--- Problem to solve ---
The whole listing below, with no pictures, is to be repeated as it stands.

======== Records for this task ========

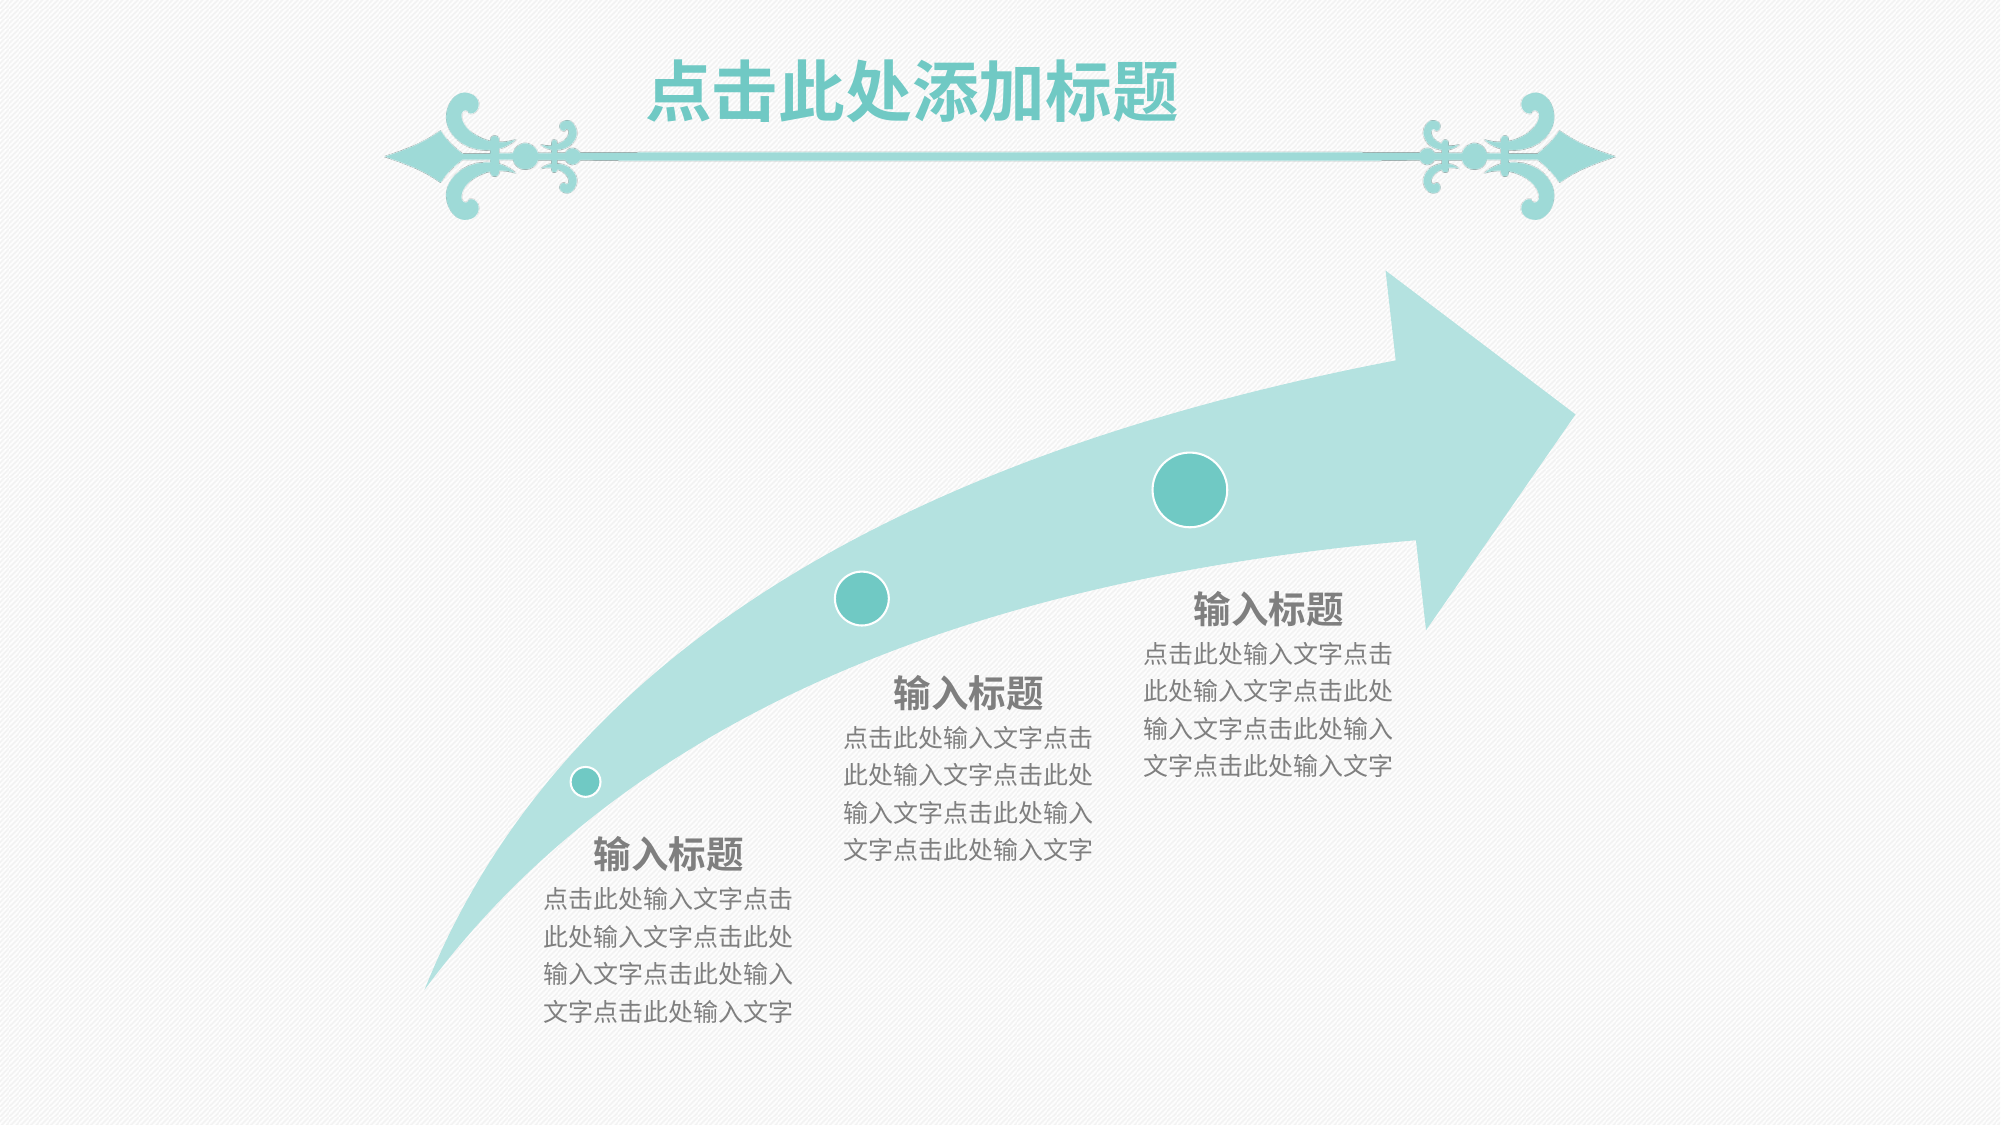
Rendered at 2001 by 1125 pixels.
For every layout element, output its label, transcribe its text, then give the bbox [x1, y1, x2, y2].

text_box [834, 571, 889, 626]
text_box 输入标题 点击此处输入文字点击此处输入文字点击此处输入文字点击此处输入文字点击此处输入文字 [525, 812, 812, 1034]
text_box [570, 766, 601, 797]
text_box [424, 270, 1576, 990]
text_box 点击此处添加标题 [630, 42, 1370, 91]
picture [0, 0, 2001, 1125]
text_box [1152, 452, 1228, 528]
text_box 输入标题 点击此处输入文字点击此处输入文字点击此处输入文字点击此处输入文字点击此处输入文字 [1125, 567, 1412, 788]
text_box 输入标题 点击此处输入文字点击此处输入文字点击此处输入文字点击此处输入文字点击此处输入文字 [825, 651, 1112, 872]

========

--- Response ---
Rendered at 2001 by 1125 pixels.
For every layout element, output its label, transcribe its text, then give the bbox [x1, y1, x2, y2].

text_box [834, 571, 889, 626]
text_box 输入标题 点击此处输入文字点击此处输入文字点击此处输入文字点击此处输入文字点击此处输入文字 [525, 812, 812, 1034]
text_box [570, 766, 601, 797]
text_box [424, 270, 1576, 990]
text_box 点击此处添加标题 [630, 42, 1370, 91]
picture [0, 0, 2001, 1125]
text_box [1152, 452, 1228, 528]
text_box 输入标题 点击此处输入文字点击此处输入文字点击此处输入文字点击此处输入文字点击此处输入文字 [1125, 567, 1412, 788]
text_box 输入标题 点击此处输入文字点击此处输入文字点击此处输入文字点击此处输入文字点击此处输入文字 [825, 651, 1112, 872]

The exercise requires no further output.